··· Data ···

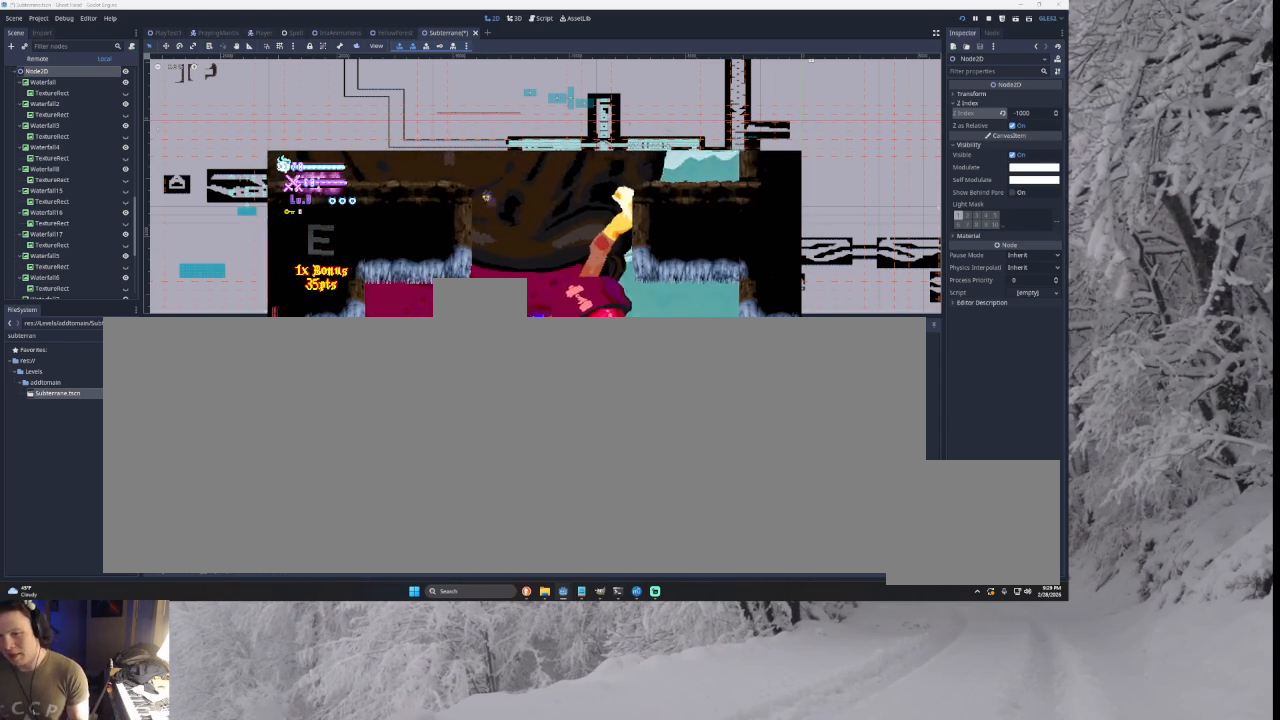
{"buttons": ["TRIANGLE"], "left_stick": "right", "right_stick": "center", "events": [[67, "left_stick", "center"], [367, "left_stick", "right"], [400, "TRIANGLE", "down"]]}
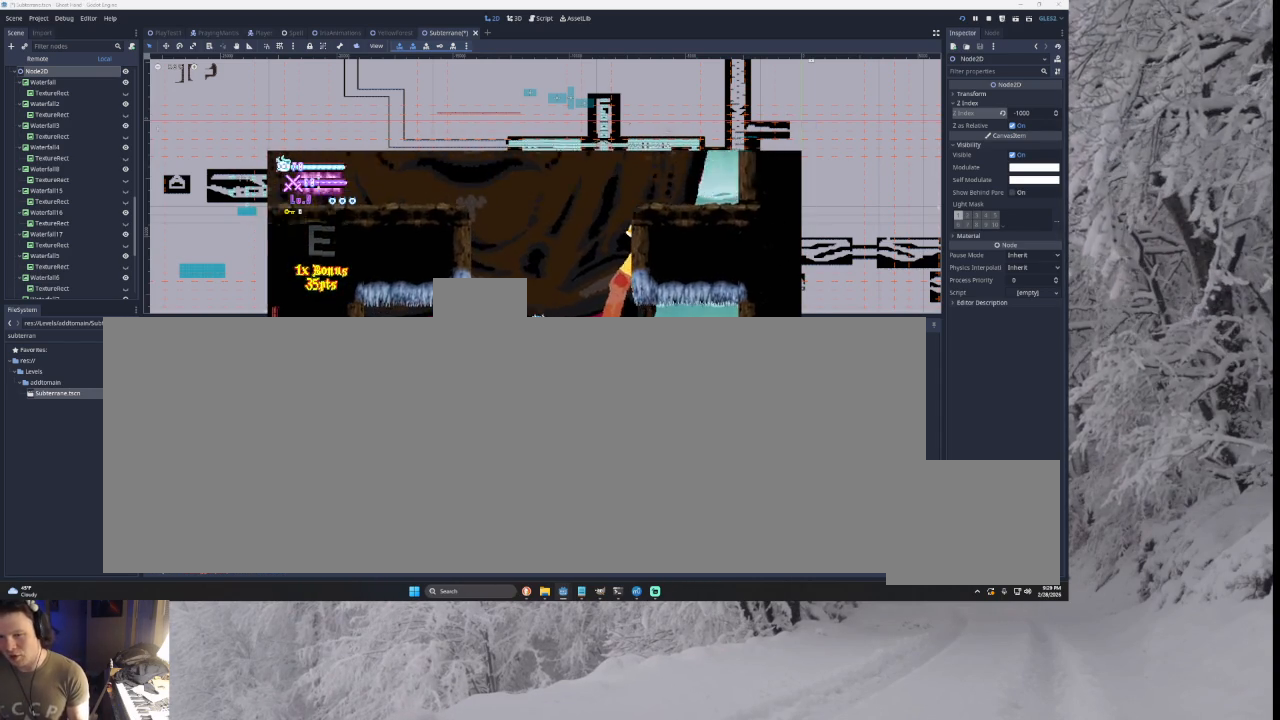
{"buttons": ["TRIANGLE"], "left_stick": "right", "right_stick": "center", "events": [[233, "TRIANGLE", "up"], [333, "TRIANGLE", "down"]]}
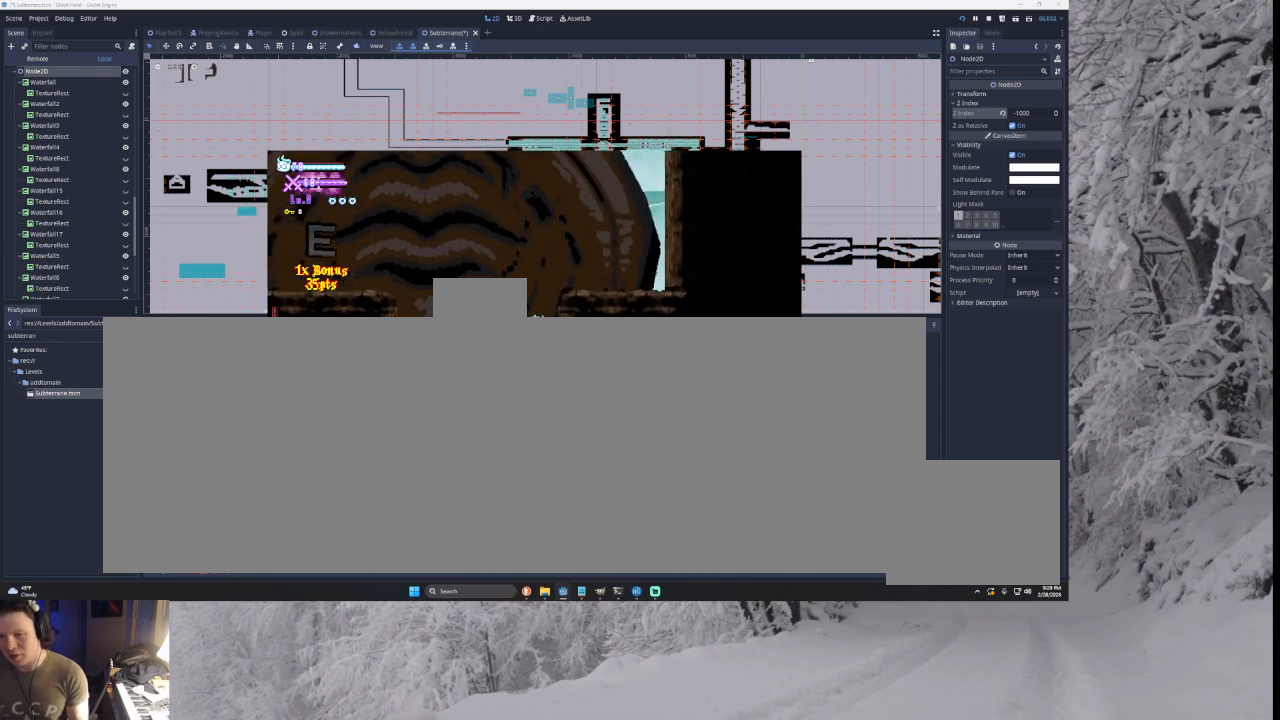
{"buttons": ["TRIANGLE"], "left_stick": "left", "right_stick": "center", "events": [[100, "TRIANGLE", "up"], [167, "left_stick", "center"], [233, "TRIANGLE", "down"], [367, "left_stick", "left"]]}
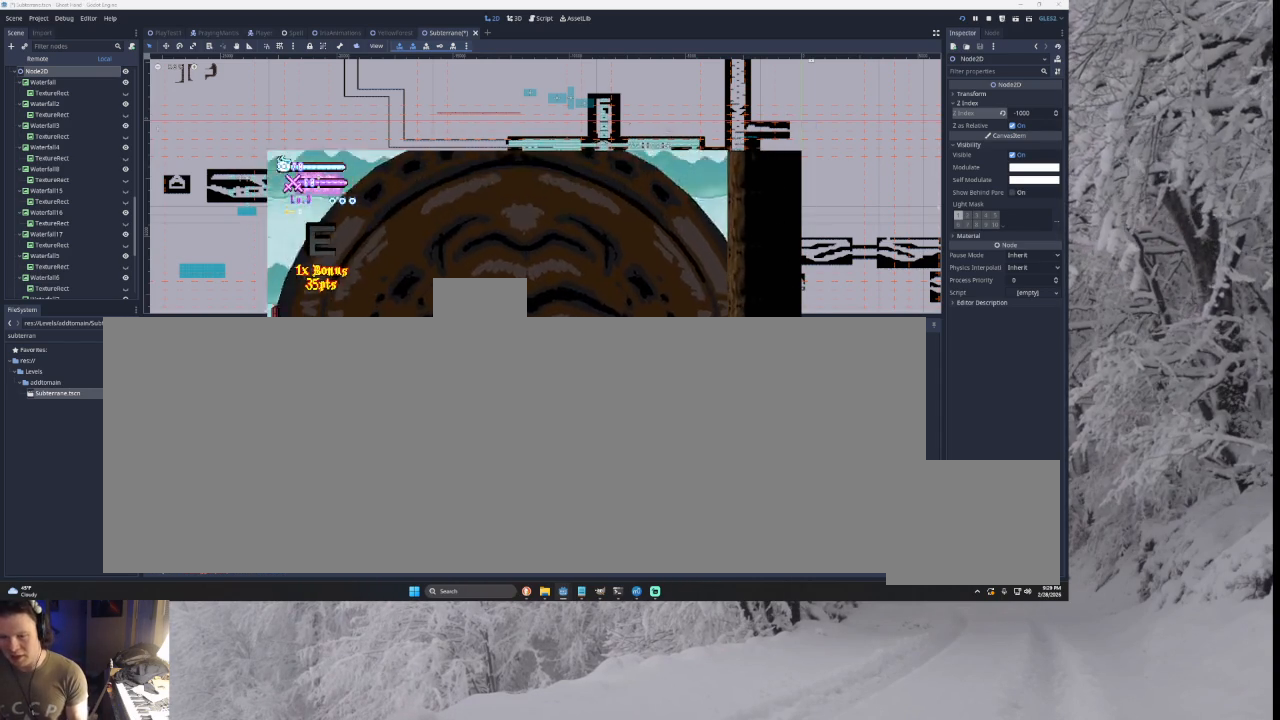
{"buttons": [], "left_stick": "left", "right_stick": "center", "events": [[267, "TRIANGLE", "up"]]}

···

**What is required:** Write out the whole of the data exactly; the pictures stay out.

**Result of this task:**
{"buttons": ["TRIANGLE"], "left_stick": "right", "right_stick": "center", "events": [[67, "left_stick", "center"], [367, "left_stick", "right"], [400, "TRIANGLE", "down"]]}
{"buttons": ["TRIANGLE"], "left_stick": "right", "right_stick": "center", "events": [[233, "TRIANGLE", "up"], [333, "TRIANGLE", "down"]]}
{"buttons": ["TRIANGLE"], "left_stick": "left", "right_stick": "center", "events": [[100, "TRIANGLE", "up"], [167, "left_stick", "center"], [233, "TRIANGLE", "down"], [367, "left_stick", "left"]]}
{"buttons": [], "left_stick": "left", "right_stick": "center", "events": [[267, "TRIANGLE", "up"]]}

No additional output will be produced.